### TO BE DONE
Write out every line of the listing below verbatim, keeping each field name and value unchanged.

### Data excerpts
####################

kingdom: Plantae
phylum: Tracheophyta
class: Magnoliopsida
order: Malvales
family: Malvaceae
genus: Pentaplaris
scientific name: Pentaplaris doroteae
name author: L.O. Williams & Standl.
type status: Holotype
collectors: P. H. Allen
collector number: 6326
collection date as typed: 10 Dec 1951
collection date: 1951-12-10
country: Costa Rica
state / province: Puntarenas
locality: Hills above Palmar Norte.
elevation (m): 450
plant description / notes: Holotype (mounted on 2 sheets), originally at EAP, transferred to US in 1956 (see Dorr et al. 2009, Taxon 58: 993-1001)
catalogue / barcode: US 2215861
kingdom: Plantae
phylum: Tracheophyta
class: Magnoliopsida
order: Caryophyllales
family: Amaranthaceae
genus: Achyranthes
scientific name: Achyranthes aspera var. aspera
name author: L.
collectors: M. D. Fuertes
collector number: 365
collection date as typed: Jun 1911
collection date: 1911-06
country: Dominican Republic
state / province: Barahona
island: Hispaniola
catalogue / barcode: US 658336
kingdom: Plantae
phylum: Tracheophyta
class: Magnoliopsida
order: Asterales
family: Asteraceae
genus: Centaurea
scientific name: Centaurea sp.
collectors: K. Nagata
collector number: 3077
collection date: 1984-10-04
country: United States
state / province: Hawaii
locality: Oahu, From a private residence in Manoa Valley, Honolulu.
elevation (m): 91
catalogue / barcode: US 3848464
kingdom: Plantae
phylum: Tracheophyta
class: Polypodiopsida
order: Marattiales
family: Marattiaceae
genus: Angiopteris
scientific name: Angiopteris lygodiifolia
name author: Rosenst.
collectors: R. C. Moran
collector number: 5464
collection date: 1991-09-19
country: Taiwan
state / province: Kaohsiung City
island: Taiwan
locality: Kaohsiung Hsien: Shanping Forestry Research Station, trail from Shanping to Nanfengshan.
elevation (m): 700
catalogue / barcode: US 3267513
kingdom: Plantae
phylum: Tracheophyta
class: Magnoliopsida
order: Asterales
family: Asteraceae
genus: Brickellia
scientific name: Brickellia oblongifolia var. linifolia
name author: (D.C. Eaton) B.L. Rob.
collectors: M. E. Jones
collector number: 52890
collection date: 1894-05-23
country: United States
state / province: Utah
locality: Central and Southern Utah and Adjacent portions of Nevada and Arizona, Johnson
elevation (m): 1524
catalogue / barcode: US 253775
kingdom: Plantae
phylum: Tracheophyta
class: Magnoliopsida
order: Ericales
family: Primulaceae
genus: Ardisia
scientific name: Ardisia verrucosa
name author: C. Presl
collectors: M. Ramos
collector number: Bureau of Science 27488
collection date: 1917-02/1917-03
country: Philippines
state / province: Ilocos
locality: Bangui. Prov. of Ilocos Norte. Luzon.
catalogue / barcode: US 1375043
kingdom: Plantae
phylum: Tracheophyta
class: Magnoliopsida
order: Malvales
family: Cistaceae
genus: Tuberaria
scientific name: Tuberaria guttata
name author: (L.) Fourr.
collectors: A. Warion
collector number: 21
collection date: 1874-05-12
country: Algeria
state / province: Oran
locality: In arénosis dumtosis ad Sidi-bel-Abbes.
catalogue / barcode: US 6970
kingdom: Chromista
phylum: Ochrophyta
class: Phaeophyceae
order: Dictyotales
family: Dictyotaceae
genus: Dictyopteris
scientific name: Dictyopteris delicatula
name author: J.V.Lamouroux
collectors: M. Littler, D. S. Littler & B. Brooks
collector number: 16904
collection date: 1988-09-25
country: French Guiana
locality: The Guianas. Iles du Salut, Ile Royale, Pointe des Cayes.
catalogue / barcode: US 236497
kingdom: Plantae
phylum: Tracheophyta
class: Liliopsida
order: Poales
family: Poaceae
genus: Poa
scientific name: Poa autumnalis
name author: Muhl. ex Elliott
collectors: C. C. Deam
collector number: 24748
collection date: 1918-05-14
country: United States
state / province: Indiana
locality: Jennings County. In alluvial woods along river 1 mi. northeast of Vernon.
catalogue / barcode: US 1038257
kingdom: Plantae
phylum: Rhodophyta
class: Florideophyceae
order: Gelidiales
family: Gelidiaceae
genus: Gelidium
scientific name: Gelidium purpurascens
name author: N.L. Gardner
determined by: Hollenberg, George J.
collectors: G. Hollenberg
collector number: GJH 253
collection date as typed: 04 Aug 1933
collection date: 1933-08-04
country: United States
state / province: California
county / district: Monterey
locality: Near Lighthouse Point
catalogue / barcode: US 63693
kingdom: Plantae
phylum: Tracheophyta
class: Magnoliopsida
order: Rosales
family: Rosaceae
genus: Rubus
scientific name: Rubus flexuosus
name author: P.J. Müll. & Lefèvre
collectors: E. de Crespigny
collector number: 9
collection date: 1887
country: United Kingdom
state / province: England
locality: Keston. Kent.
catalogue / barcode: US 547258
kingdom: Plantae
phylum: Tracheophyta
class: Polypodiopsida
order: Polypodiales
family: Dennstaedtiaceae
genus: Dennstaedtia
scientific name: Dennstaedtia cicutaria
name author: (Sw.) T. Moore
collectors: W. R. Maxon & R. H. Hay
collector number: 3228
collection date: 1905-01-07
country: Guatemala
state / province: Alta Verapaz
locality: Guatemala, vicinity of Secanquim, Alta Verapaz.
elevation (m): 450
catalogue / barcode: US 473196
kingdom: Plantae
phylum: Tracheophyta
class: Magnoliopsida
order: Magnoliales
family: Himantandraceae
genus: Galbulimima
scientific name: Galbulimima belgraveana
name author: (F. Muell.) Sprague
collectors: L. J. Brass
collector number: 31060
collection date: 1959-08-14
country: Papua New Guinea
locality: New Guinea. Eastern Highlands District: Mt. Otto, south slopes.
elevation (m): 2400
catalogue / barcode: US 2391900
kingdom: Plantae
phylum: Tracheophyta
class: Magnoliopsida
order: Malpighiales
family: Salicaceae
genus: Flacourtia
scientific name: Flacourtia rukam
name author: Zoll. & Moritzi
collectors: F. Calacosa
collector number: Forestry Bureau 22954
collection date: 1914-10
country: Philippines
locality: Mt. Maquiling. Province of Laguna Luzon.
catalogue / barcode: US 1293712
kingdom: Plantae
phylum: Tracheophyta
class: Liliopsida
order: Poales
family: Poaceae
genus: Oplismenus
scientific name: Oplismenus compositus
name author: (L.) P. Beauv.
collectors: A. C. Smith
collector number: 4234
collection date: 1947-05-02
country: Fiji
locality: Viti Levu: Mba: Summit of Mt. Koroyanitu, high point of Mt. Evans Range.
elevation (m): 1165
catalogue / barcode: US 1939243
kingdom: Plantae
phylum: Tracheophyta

####################

### ANSWER TO THIS EXERCISE
kingdom: Plantae
phylum: Tracheophyta
class: Magnoliopsida
order: Malvales
family: Malvaceae
genus: Pentaplaris
scientific name: Pentaplaris doroteae
name author: L.O. Williams & Standl.
type status: Holotype
collectors: P. H. Allen
collector number: 6326
collection date as typed: 10 Dec 1951
collection date: 1951-12-10
country: Costa Rica
state / province: Puntarenas
locality: Hills above Palmar Norte.
elevation (m): 450
plant description / notes: Holotype (mounted on 2 sheets), originally at EAP, transferred to US in 1956 (see Dorr et al. 2009, Taxon 58: 993-1001)
catalogue / barcode: US 2215861
kingdom: Plantae
phylum: Tracheophyta
class: Magnoliopsida
order: Caryophyllales
family: Amaranthaceae
genus: Achyranthes
scientific name: Achyranthes aspera var. aspera
name author: L.
collectors: M. D. Fuertes
collector number: 365
collection date as typed: Jun 1911
collection date: 1911-06
country: Dominican Republic
state / province: Barahona
island: Hispaniola
catalogue / barcode: US 658336
kingdom: Plantae
phylum: Tracheophyta
class: Magnoliopsida
order: Asterales
family: Asteraceae
genus: Centaurea
scientific name: Centaurea sp.
collectors: K. Nagata
collector number: 3077
collection date: 1984-10-04
country: United States
state / province: Hawaii
locality: Oahu, From a private residence in Manoa Valley, Honolulu.
elevation (m): 91
catalogue / barcode: US 3848464
kingdom: Plantae
phylum: Tracheophyta
class: Polypodiopsida
order: Marattiales
family: Marattiaceae
genus: Angiopteris
scientific name: Angiopteris lygodiifolia
name author: Rosenst.
collectors: R. C. Moran
collector number: 5464
collection date: 1991-09-19
country: Taiwan
state / province: Kaohsiung City
island: Taiwan
locality: Kaohsiung Hsien: Shanping Forestry Research Station, trail from Shanping to Nanfengshan.
elevation (m): 700
catalogue / barcode: US 3267513
kingdom: Plantae
phylum: Tracheophyta
class: Magnoliopsida
order: Asterales
family: Asteraceae
genus: Brickellia
scientific name: Brickellia oblongifolia var. linifolia
name author: (D.C. Eaton) B.L. Rob.
collectors: M. E. Jones
collector number: 52890
collection date: 1894-05-23
country: United States
state / province: Utah
locality: Central and Southern Utah and Adjacent portions of Nevada and Arizona, Johnson
elevation (m): 1524
catalogue / barcode: US 253775
kingdom: Plantae
phylum: Tracheophyta
class: Magnoliopsida
order: Ericales
family: Primulaceae
genus: Ardisia
scientific name: Ardisia verrucosa
name author: C. Presl
collectors: M. Ramos
collector number: Bureau of Science 27488
collection date: 1917-02/1917-03
country: Philippines
state / province: Ilocos
locality: Bangui. Prov. of Ilocos Norte. Luzon.
catalogue / barcode: US 1375043
kingdom: Plantae
phylum: Tracheophyta
class: Magnoliopsida
order: Malvales
family: Cistaceae
genus: Tuberaria
scientific name: Tuberaria guttata
name author: (L.) Fourr.
collectors: A. Warion
collector number: 21
collection date: 1874-05-12
country: Algeria
state / province: Oran
locality: In arénosis dumtosis ad Sidi-bel-Abbes.
catalogue / barcode: US 6970
kingdom: Chromista
phylum: Ochrophyta
class: Phaeophyceae
order: Dictyotales
family: Dictyotaceae
genus: Dictyopteris
scientific name: Dictyopteris delicatula
name author: J.V.Lamouroux
collectors: M. Littler, D. S. Littler & B. Brooks
collector number: 16904
collection date: 1988-09-25
country: French Guiana
locality: The Guianas. Iles du Salut, Ile Royale, Pointe des Cayes.
catalogue / barcode: US 236497
kingdom: Plantae
phylum: Tracheophyta
class: Liliopsida
order: Poales
family: Poaceae
genus: Poa
scientific name: Poa autumnalis
name author: Muhl. ex Elliott
collectors: C. C. Deam
collector number: 24748
collection date: 1918-05-14
country: United States
state / province: Indiana
locality: Jennings County. In alluvial woods along river 1 mi. northeast of Vernon.
catalogue / barcode: US 1038257
kingdom: Plantae
phylum: Rhodophyta
class: Florideophyceae
order: Gelidiales
family: Gelidiaceae
genus: Gelidium
scientific name: Gelidium purpurascens
name author: N.L. Gardner
determined by: Hollenberg, George J.
collectors: G. Hollenberg
collector number: GJH 253
collection date as typed: 04 Aug 1933
collection date: 1933-08-04
country: United States
state / province: California
county / district: Monterey
locality: Near Lighthouse Point
catalogue / barcode: US 63693
kingdom: Plantae
phylum: Tracheophyta
class: Magnoliopsida
order: Rosales
family: Rosaceae
genus: Rubus
scientific name: Rubus flexuosus
name author: P.J. Müll. & Lefèvre
collectors: E. de Crespigny
collector number: 9
collection date: 1887
country: United Kingdom
state / province: England
locality: Keston. Kent.
catalogue / barcode: US 547258
kingdom: Plantae
phylum: Tracheophyta
class: Polypodiopsida
order: Polypodiales
family: Dennstaedtiaceae
genus: Dennstaedtia
scientific name: Dennstaedtia cicutaria
name author: (Sw.) T. Moore
collectors: W. R. Maxon & R. H. Hay
collector number: 3228
collection date: 1905-01-07
country: Guatemala
state / province: Alta Verapaz
locality: Guatemala, vicinity of Secanquim, Alta Verapaz.
elevation (m): 450
catalogue / barcode: US 473196
kingdom: Plantae
phylum: Tracheophyta
class: Magnoliopsida
order: Magnoliales
family: Himantandraceae
genus: Galbulimima
scientific name: Galbulimima belgraveana
name author: (F. Muell.) Sprague
collectors: L. J. Brass
collector number: 31060
collection date: 1959-08-14
country: Papua New Guinea
locality: New Guinea. Eastern Highlands District: Mt. Otto, south slopes.
elevation (m): 2400
catalogue / barcode: US 2391900
kingdom: Plantae
phylum: Tracheophyta
class: Magnoliopsida
order: Malpighiales
family: Salicaceae
genus: Flacourtia
scientific name: Flacourtia rukam
name author: Zoll. & Moritzi
collectors: F. Calacosa
collector number: Forestry Bureau 22954
collection date: 1914-10
country: Philippines
locality: Mt. Maquiling. Province of Laguna Luzon.
catalogue / barcode: US 1293712
kingdom: Plantae
phylum: Tracheophyta
class: Liliopsida
order: Poales
family: Poaceae
genus: Oplismenus
scientific name: Oplismenus compositus
name author: (L.) P. Beauv.
collectors: A. C. Smith
collector number: 4234
collection date: 1947-05-02
country: Fiji
locality: Viti Levu: Mba: Summit of Mt. Koroyanitu, high point of Mt. Evans Range.
elevation (m): 1165
catalogue / barcode: US 1939243
kingdom: Plantae
phylum: Tracheophyta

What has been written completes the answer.